── Texto fornecido
18/09/2012

Discurso na Câmara Municipal de Caçapava


DISCURSO NA SESSÃO ECUMÊNICA NA CÂMARA MUNICIPAL DE CAÇAPAVA

18 DE SETEMBRO DE 2012.
 “VERBUM DOMINI”


Reverendíssimos Padres;
Revendo Pastor;
Excelentíssima Sra Presidente da Câmara,
Reverendíssimos Diáconos,
Demais autoridades,
Estimado Povo de Deus,


         Esta sessão solene que marca há tantos anos a caminhada desta casa de leis, bem como de nossa realidade eclesial-ecumênica, reveste-se de grande júbilo, pois, temos a oportunidade de voltar nossos olhares a Bíblia, livro que contém a Palavra de Deus anunciada, acolhida, vivida e testemunhada ao longo da história.
         Gostaria de lançar três olhares sobre a Palavra de Deus, tendo como base, a exortação pós-sinodal  Verbum Domini, do Santo Padre, o Papa Bento XVI. Pensemos a Palavra em Deus, na Igreja no mundo.

1)   Verbum Dei (A Palavra em Deus)

O evangelista João, presenteia-nos na abertura dos seus escritos, com seu prólogo: “No princípio já existia o Verbo, e o Verbo estava com Deus, e o Verbo era Deus e o Verbo se fez carne” (Jo 1,1.14)
────
── Registros de dados
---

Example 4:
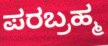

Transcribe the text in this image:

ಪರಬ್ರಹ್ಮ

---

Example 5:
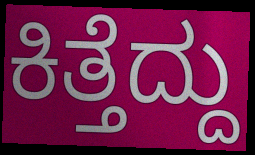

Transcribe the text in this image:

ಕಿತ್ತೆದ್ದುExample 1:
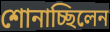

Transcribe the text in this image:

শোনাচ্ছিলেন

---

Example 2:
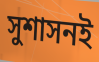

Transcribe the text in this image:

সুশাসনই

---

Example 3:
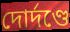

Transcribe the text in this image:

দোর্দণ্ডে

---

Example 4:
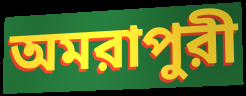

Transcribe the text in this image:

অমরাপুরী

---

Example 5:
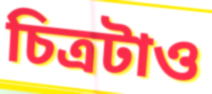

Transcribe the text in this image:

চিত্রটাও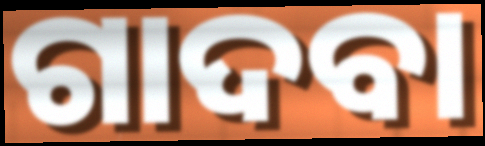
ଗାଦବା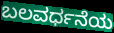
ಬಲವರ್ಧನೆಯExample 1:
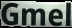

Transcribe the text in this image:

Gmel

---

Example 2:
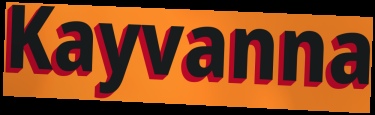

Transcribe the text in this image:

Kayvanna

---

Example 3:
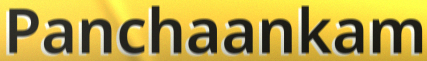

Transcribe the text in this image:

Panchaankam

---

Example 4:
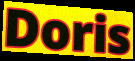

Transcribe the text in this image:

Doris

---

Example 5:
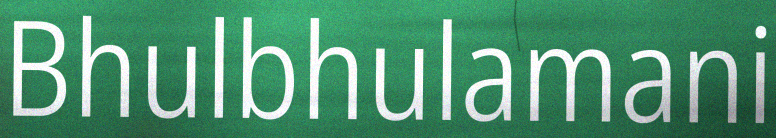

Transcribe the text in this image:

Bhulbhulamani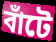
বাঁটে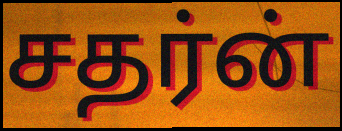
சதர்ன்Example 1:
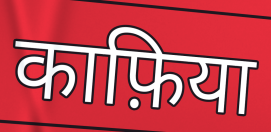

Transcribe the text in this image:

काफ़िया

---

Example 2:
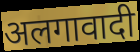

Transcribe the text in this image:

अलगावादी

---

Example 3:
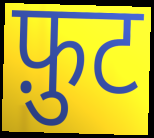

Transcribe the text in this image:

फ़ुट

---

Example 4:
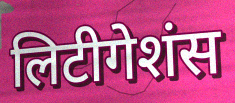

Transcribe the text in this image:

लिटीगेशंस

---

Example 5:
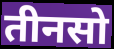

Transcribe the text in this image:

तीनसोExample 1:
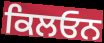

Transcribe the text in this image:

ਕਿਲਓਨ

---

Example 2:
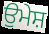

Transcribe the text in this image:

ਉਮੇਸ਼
────
── Registros de dados
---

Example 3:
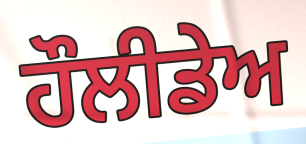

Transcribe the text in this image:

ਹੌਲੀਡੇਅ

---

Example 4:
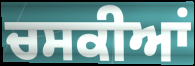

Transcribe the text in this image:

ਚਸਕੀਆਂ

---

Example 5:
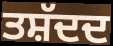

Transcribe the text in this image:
────
Objetivo do exercício »
No discurso na Câmara Municipal de Caçapava, em que documento do Papa Bento XVI o orador diz se basear para lançar três olhares sobre a Palavra de Deus?

Resposta da tarefa »
Na exortação pós-sinodal Verbum Domini.